*TASK DETAILS*. For the listing below, return the line containing "Complete | | | | |", the line containing "### Real World Graphs", and all lines in between, exactly as written and nothing else.

%%

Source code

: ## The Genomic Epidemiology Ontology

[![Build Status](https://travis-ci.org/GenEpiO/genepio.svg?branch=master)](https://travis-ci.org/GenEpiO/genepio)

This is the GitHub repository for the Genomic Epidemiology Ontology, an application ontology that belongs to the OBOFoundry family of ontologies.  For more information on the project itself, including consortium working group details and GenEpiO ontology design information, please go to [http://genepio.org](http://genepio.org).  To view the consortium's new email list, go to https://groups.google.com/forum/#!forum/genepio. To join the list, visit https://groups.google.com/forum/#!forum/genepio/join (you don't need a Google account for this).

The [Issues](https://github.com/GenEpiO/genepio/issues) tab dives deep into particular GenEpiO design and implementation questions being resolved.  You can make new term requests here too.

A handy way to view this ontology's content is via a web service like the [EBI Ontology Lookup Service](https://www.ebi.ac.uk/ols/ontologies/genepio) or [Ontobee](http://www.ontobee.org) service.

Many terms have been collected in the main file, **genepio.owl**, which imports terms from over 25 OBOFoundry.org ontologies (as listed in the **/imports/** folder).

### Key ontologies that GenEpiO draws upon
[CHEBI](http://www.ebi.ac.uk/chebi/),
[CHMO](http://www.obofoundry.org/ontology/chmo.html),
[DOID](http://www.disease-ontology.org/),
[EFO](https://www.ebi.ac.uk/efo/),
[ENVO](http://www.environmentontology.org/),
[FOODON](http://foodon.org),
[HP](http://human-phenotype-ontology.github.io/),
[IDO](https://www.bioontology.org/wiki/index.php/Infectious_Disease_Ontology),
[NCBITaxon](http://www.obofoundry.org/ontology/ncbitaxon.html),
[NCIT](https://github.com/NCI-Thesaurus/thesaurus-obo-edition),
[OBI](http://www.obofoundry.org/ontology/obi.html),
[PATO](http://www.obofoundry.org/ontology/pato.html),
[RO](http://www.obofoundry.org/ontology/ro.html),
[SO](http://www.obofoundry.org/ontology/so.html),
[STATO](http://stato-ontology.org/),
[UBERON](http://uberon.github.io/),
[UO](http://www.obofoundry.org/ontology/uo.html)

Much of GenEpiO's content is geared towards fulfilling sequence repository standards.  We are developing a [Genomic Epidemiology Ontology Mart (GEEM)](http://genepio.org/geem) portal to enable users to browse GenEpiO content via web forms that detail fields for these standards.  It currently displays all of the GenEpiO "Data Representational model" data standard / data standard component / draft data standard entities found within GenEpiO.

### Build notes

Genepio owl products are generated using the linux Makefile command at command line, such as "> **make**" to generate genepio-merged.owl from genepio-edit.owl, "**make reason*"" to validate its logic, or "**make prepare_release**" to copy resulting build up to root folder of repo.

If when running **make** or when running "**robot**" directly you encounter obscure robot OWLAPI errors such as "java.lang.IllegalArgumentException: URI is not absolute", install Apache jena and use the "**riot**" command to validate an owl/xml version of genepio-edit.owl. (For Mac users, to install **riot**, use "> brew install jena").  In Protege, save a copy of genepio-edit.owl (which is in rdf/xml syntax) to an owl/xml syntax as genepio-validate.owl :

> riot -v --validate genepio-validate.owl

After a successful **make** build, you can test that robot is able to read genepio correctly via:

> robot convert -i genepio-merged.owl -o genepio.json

%%
%%

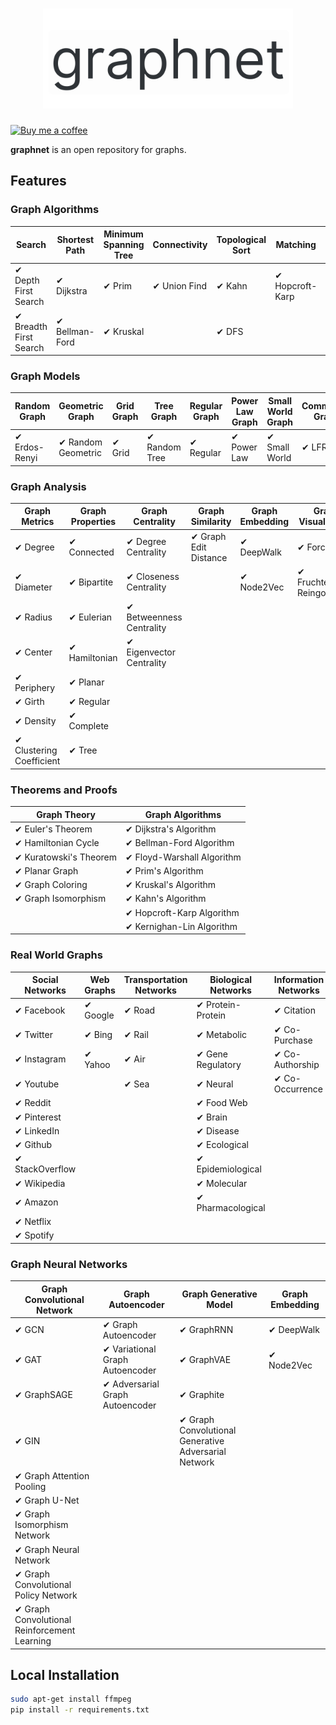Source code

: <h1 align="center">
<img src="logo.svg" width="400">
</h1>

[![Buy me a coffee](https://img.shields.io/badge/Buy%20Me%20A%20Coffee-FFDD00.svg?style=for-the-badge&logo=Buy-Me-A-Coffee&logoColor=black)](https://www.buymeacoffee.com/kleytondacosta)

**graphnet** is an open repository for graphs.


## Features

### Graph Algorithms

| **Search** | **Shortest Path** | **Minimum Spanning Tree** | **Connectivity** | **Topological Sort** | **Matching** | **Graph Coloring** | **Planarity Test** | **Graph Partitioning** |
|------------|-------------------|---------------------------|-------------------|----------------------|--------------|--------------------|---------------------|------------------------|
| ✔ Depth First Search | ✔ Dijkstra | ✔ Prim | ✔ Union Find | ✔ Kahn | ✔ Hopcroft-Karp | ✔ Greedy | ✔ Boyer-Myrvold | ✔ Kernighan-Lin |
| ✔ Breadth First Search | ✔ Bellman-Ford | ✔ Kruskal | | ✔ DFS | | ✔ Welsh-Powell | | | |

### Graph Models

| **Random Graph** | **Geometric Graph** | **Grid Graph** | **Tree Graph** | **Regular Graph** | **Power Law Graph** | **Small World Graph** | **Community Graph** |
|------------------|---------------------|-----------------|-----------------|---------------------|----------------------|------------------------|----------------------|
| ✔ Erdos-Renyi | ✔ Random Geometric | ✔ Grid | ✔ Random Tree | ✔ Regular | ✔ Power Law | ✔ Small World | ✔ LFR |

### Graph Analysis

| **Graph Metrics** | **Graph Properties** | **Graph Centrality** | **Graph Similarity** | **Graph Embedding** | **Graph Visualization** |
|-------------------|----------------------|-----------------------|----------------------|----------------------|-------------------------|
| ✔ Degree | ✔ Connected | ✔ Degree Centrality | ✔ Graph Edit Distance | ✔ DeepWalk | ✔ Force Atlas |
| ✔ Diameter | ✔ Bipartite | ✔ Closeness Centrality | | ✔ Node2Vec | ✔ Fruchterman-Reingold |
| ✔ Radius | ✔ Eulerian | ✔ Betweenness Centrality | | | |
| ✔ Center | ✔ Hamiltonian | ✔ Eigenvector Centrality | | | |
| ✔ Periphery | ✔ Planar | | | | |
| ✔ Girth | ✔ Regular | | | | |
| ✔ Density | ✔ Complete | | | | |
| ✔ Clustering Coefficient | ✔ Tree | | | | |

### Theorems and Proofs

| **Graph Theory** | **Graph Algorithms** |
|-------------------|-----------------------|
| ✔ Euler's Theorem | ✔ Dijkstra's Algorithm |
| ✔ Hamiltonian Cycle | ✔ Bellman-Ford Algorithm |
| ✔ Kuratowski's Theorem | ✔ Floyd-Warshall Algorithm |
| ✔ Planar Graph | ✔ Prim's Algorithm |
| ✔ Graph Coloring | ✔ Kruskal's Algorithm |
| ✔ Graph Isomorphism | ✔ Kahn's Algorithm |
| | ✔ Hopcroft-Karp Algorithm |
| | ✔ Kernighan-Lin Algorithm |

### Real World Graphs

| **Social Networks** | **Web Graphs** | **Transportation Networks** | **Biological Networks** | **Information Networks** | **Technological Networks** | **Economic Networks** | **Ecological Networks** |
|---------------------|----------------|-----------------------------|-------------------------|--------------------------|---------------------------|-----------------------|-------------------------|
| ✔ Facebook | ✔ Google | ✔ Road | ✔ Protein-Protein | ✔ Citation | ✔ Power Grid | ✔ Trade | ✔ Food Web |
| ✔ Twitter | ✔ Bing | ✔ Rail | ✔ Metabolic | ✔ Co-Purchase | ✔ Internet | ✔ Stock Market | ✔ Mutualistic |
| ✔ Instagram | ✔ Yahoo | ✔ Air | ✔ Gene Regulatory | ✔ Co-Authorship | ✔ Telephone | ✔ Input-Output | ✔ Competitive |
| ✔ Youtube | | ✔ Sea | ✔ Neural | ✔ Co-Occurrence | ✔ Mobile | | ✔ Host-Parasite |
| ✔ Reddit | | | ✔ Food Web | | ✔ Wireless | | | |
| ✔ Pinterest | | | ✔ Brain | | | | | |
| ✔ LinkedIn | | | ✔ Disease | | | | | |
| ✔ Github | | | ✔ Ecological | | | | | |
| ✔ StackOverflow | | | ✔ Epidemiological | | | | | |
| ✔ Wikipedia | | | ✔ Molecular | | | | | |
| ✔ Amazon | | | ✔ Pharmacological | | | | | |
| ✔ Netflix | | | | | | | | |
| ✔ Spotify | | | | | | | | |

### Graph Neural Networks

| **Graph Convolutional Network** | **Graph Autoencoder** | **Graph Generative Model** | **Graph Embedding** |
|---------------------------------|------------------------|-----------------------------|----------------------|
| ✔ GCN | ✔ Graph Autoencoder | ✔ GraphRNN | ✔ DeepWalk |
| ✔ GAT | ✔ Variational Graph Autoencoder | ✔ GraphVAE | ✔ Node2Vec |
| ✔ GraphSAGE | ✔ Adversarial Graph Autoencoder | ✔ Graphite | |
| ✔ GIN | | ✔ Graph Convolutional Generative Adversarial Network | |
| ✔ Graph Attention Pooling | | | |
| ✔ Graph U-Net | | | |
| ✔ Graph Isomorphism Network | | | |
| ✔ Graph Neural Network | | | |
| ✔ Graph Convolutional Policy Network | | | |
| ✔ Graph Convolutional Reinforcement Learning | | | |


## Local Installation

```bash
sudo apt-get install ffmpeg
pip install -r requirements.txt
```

%%
%%

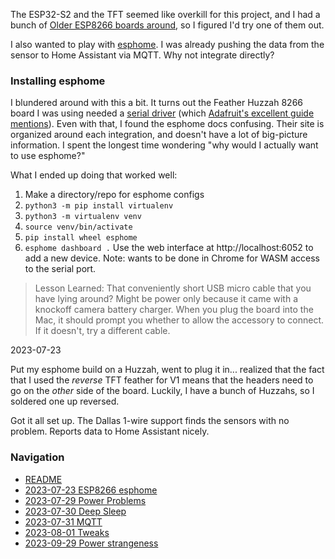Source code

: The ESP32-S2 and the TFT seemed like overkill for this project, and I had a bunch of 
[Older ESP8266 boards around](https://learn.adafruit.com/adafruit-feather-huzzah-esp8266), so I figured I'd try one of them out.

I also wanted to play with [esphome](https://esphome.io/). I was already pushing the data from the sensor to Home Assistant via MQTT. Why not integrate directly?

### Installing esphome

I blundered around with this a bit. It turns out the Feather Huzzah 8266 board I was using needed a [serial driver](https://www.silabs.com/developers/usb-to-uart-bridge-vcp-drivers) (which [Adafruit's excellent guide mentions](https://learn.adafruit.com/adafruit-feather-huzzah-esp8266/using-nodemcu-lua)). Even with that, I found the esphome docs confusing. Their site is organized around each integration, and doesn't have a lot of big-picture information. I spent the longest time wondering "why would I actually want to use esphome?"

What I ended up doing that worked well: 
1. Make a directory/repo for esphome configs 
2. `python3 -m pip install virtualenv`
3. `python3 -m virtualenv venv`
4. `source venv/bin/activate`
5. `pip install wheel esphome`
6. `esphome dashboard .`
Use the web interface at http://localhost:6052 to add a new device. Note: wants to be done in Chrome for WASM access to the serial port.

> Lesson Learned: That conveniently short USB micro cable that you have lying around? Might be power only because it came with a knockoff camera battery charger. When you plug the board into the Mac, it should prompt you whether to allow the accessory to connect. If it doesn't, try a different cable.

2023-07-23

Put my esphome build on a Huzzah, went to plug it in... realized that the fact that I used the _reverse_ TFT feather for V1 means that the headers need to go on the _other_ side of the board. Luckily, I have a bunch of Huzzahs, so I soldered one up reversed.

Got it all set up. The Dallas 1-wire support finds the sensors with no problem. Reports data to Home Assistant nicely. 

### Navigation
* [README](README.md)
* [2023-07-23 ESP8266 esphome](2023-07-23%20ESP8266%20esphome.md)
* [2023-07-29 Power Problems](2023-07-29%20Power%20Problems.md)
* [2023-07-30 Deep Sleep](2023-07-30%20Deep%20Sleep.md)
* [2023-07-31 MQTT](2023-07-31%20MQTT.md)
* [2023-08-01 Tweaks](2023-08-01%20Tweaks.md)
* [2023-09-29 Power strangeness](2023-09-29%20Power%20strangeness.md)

%%

*REPLY TO THE TASK*.
| ✔ Density | ✔ Complete | | | | |
| ✔ Clustering Coefficient | ✔ Tree | | | | |

### Theorems and Proofs

| **Graph Theory** | **Graph Algorithms** |
|-------------------|-----------------------|
| ✔ Euler's Theorem | ✔ Dijkstra's Algorithm |
| ✔ Hamiltonian Cycle | ✔ Bellman-Ford Algorithm |
| ✔ Kuratowski's Theorem | ✔ Floyd-Warshall Algorithm |
| ✔ Planar Graph | ✔ Prim's Algorithm |
| ✔ Graph Coloring | ✔ Kruskal's Algorithm |
| ✔ Graph Isomorphism | ✔ Kahn's Algorithm |
| | ✔ Hopcroft-Karp Algorithm |
| | ✔ Kernighan-Lin Algorithm |

### Real World Graphs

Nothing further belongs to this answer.